Dr. Luncheon also stated quite clearly in his affidavit that the financial resources of the State are more than adequate to meet the original Estimates of Revenues and Expenditure for 2012, as laid in the National Assembly by the Minister of Finance, and called on the High Court to ensure that the balance of convenience, justice and national interest weighs heavily in favour of the grant of the Orders sought, whilst giving the assurance that “there is no harm, damage or injustice which will accrue if the Order sought herein is granted, and on the other hand, if they are refused, constitutional chaos, which jeopardises the nation’s interest, is a likely consequence.”

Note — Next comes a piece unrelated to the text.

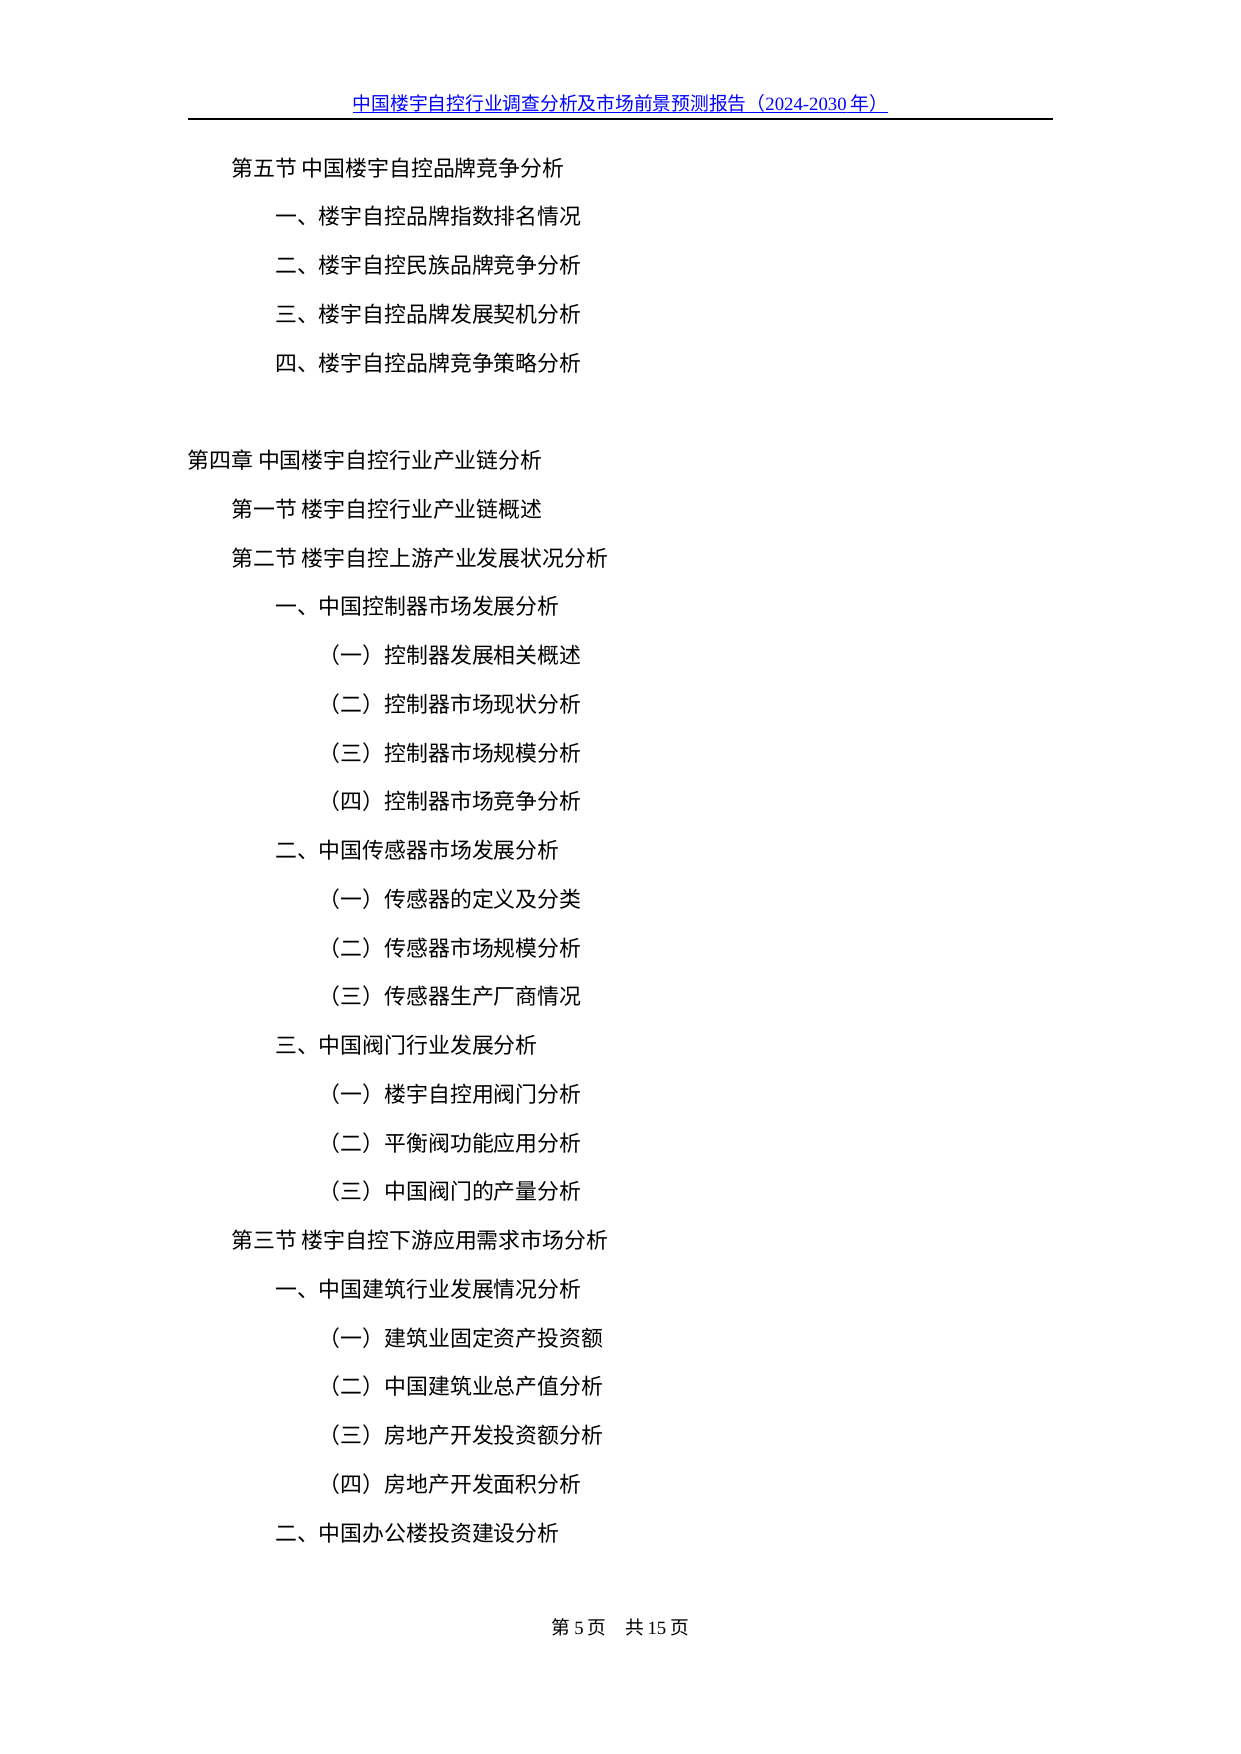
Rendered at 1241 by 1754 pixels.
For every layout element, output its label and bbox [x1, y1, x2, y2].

text [187, 150, 1053, 1548]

Just before Finance Minister Dr. Ashni Singh’s 2014 Budget presentation, Justice Ian Chang upheld Dr. Luncheon’s contentions, ruling that cutting of the national budgetary estimates by the parliamentary Opposition was a breach of the Constitution and therefore unlawful, and that the mandate of the Opposition limited them to merely approving and/or disapproving and did not vest in them the power to cut Government’s budgetary estimates. That power, according to the Chief Justice’s ruling governing legal protocols of National Budgets, resides only in the Government.
But despite the fact that the Opposition membership is comprised of a plethora of lawyers, who have sworn to uphold the Constitution, their stated intention, with the latest threat coming from the head of the Opposition himself David Granger, is to ignore the Chief Justice’s ruling and once again break the laws of the land by ‘cutting’ another national budget.
Their contempt for the law of the land and the employees of Ministry of Finance – technocrats who are doing a professional job in the team assisting in the formulation and the crafting of the budget, is apparent with their continued lawless disregard for the Chief Justice’s ruling and the remark of APNU MP Joseph Harmon in the House that: “My colleagues, let’s face it. Dr. Singh and his team are tired and they have produced an uninspiring Budget, so uninspiring that the Honourable Minister himself, in his presentation, seemed to have been infected by the tiredness of his team….give it up Ashni, find another job.”
Sorry, Harmon, Guyana’s Finance Minister and his team are brilliant young professionals that have stabilised Guyana’s macro-economic fundamentals and have created a growth pattern that have sustained for eight years. Compare this with your party’s track record in Government.